Maj. Michael Dunn, U.S. Air Force, is a member of the deputy chief of staff’s studies group at Headquarters Air Force. He holds a BS in systems engineering-computer systems from the U.S. Air Force Academy. During his career, Dunn served with the 15th Reconnaissance Squadron, the 432nd Operational Support Squadron, the 26th Weapons School Squadron, the 17th Attack Squadron, and the 30th Reconnaissance Squadron. He also attended an Air University yearlong fellowship at the Defense Advanced Research Projects Agency.

※ ※ ※

Task objective:
In the officer's biography, copy the stretch from "Maj. Michael Dunn, U.S." through "Research Projects Agency." word for word. The data that comes next is from a separate source and has no link to the biography above.

※ ※ ※

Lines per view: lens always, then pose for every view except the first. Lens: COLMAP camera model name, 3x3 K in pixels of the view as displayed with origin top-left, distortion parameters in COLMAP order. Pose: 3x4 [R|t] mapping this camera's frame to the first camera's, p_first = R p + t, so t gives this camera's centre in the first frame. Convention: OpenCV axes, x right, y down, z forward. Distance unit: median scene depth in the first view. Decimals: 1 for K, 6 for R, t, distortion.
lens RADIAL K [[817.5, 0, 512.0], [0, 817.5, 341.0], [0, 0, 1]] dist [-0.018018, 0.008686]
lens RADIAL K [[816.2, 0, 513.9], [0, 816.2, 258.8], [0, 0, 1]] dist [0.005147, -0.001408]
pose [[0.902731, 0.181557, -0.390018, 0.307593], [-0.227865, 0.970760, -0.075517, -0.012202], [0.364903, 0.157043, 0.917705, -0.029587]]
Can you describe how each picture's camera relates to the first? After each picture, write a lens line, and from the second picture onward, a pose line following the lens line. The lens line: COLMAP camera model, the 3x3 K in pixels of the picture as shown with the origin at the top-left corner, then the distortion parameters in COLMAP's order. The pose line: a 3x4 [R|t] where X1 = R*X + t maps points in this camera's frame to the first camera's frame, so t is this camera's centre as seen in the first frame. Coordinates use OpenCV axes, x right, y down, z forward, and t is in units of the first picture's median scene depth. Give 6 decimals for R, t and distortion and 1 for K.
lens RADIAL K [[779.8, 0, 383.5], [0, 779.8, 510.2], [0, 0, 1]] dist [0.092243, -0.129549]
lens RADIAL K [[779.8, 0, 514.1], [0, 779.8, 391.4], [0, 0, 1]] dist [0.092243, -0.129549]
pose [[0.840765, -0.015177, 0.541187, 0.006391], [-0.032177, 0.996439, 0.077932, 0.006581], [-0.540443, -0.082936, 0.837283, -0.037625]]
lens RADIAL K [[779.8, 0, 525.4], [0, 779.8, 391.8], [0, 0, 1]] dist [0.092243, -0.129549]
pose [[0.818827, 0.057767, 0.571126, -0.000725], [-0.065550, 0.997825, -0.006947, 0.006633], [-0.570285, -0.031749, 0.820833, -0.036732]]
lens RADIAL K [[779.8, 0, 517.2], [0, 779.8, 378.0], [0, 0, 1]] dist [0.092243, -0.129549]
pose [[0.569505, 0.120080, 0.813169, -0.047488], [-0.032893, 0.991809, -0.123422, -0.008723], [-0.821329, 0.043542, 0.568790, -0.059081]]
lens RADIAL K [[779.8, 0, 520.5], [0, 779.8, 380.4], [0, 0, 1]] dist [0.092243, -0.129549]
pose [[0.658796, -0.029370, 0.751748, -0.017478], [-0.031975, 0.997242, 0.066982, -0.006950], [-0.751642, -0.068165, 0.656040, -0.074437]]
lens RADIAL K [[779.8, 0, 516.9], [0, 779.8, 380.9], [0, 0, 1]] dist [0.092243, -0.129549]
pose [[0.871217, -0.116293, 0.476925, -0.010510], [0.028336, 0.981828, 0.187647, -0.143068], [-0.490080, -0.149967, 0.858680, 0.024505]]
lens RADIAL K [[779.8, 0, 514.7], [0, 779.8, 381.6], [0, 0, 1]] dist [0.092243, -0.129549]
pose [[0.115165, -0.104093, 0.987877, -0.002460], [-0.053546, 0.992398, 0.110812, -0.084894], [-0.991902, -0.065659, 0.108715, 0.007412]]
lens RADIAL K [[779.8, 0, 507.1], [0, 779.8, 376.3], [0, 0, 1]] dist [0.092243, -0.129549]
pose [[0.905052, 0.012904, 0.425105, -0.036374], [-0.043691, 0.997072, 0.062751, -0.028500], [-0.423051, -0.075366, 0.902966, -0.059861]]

※ ※ ※

Completed exercise:
Maj. Michael Dunn, U.S. Air Force, is a member of the deputy chief of staff’s studies group at Headquarters Air Force. He holds a BS in systems engineering-computer systems from the U.S. Air Force Academy. During his career, Dunn served with the 15th Reconnaissance Squadron, the 432nd Operational Support Squadron, the 26th Weapons School Squadron, the 17th Attack Squadron, and the 30th Reconnaissance Squadron. He also attended an Air University yearlong fellowship at the Defense Advanced Research Projects Agency.